The 4 billion-euro ($4.75 billion) three-part offering drew more than 17 billion euros of bids, according to a person familiar with the matter, who asked not to be identified because they aren’t authorized to speak about it. Pricing tumbled on all three tranches, led by a drop of about 20 basis points for a 15-year note, the longest on offer.

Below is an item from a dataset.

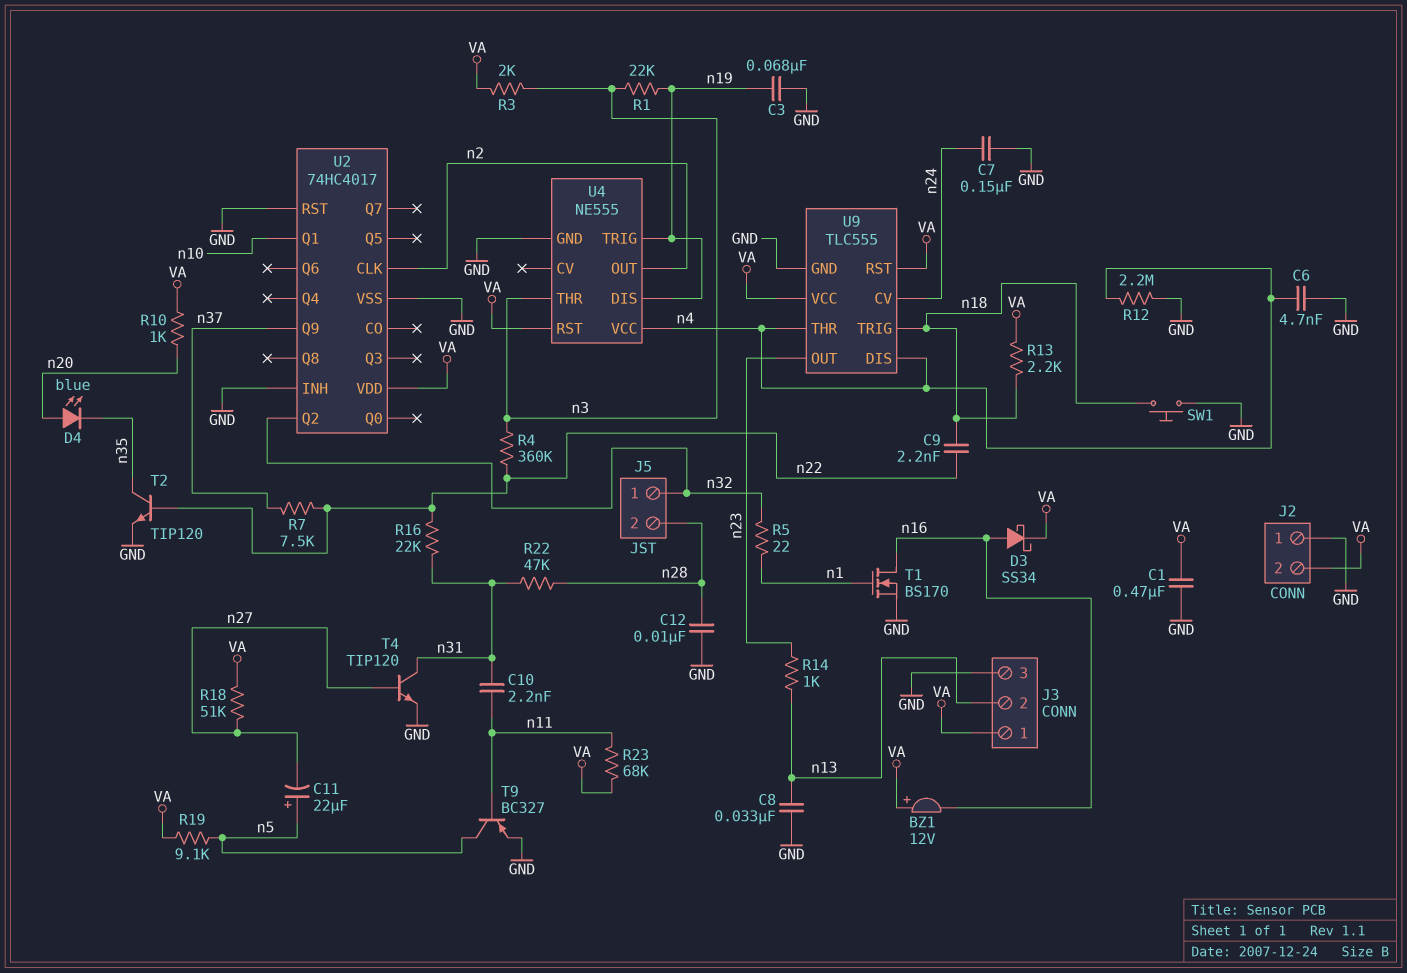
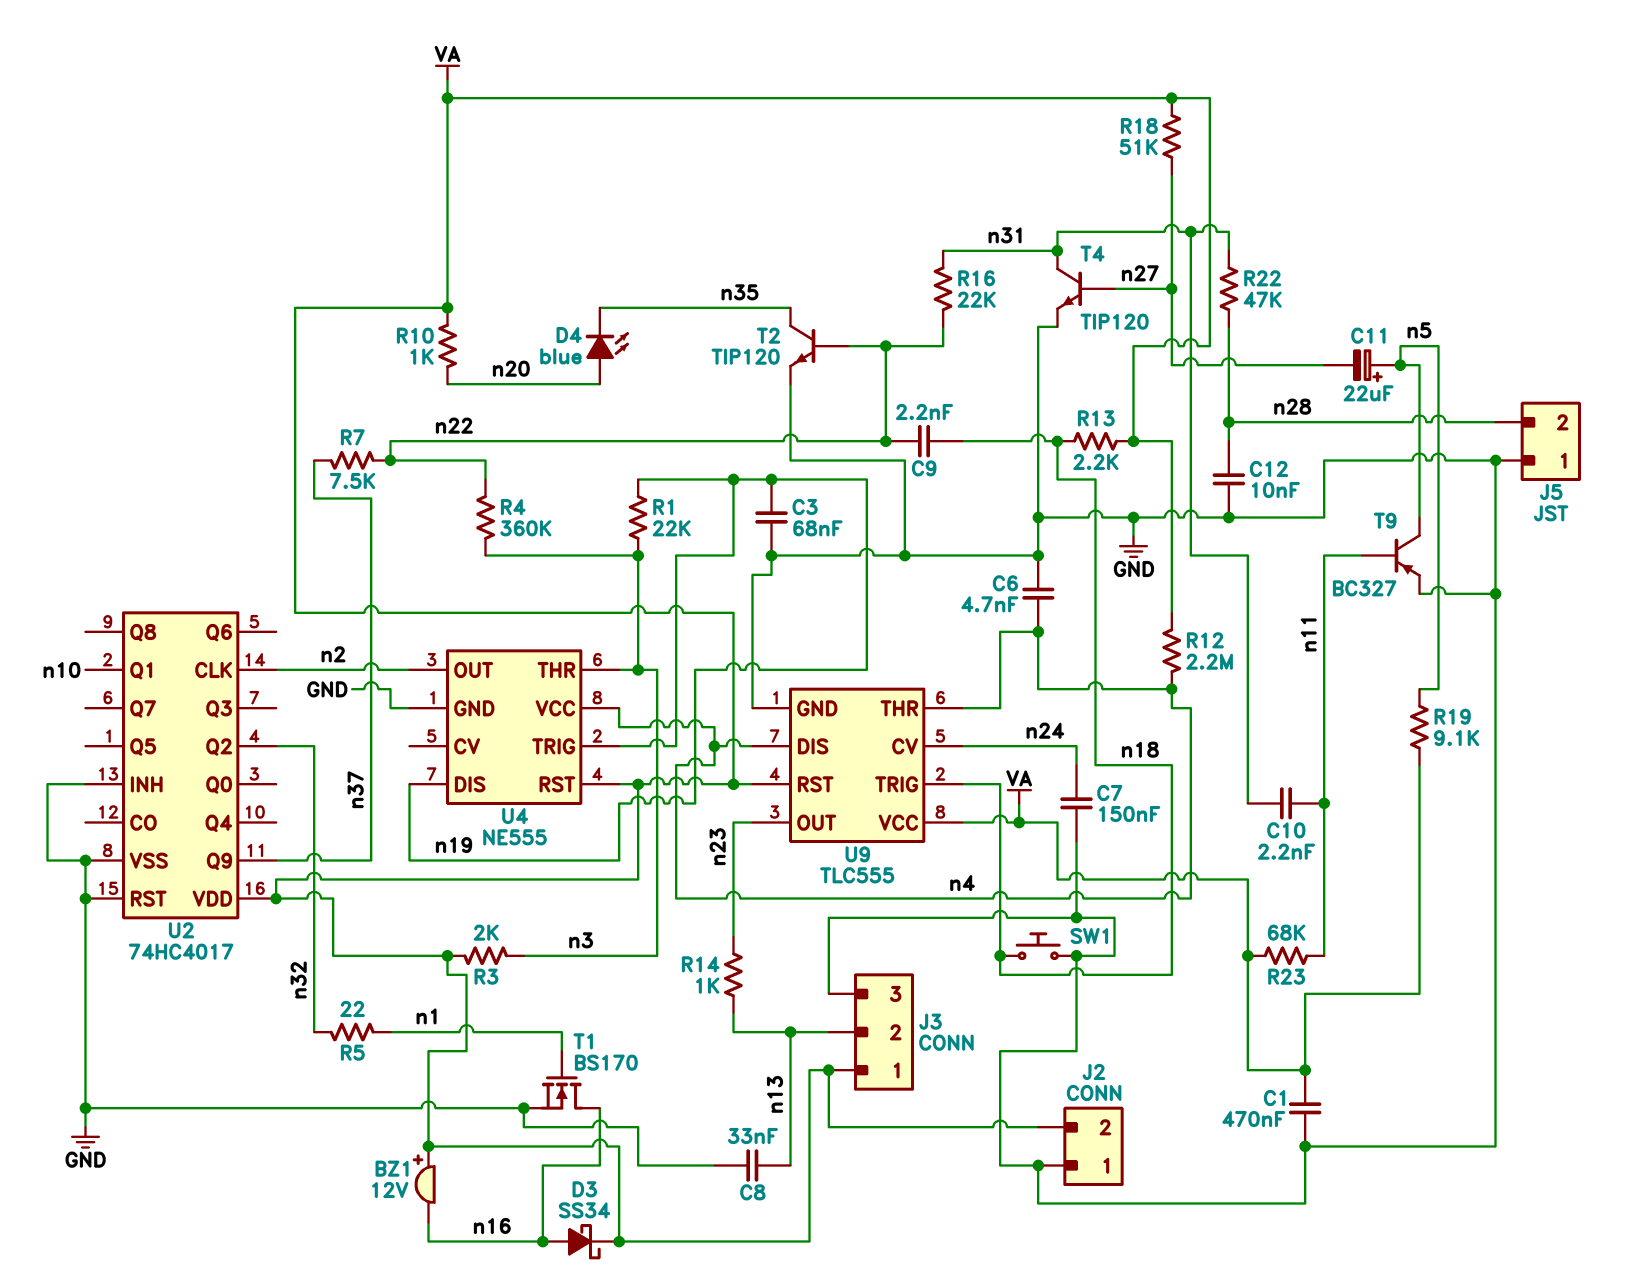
J5 pin 1: n32 -> GND
R12: 2.2M (GND, n4) -> 2.2M (VA, n4)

|Tenor||Initial Price Talk (bps)||Final Price Guidance (bps)||Final Terms|
|5-year||MS +45 area||MS +30 (the number)||MS +30|
|10-year||MS +70 area||MS +55 (the number)||MS +55|
|15-year||MS +90 area||MS +70 (the number)||MS +70|
The large order book extends a run of strong demand for Chinese offshore debt, as a global hunt for yield outweighs concerns about decoupling with the U.S. and trade tensions. A $6 billion dollar bond sale in October was boosted by strong U.S. interest, while a euro sale last year -- the first in 15 years -- enjoyed blowout demand of nearly 20 billion euros.
China is “able to diversify their currency mix at very low costs,” Patrick Sutschitsch, a fixed-income fund manager at Gutmann Kapitalanlage AG, said before the deal. It might make sense to do that “under current circumstances,” he said.
The Chinese Ministry of Finance didn’t immediately reply to a fax sent by Bloomberg seeking comment.
The yield on China’s 0.125% euro bond due November 2026 is hovering near 0.09%, a record low, according to data compiled by Bloomberg.
The new bonds will help develop China’s sovereign benchmark yield curve for euro-denominated debt, adding to the 4 billion euros of notes sold across seven, 12 and 20-year maturities last year.
That could in turn boost euro bond sales by Chinese issuers, which range from developers to local authorities. China’s offshore corporate bond market has about 40 billion of euro-denominated debt outstanding compared to about $820 billion of dollar bonds.
Expectations for the euro to remain stable or even strengthen against a weakening dollar may also boost investor demand for single-currency notes, said Todd Schubert, head of fixed-income research at Bank of Singapore.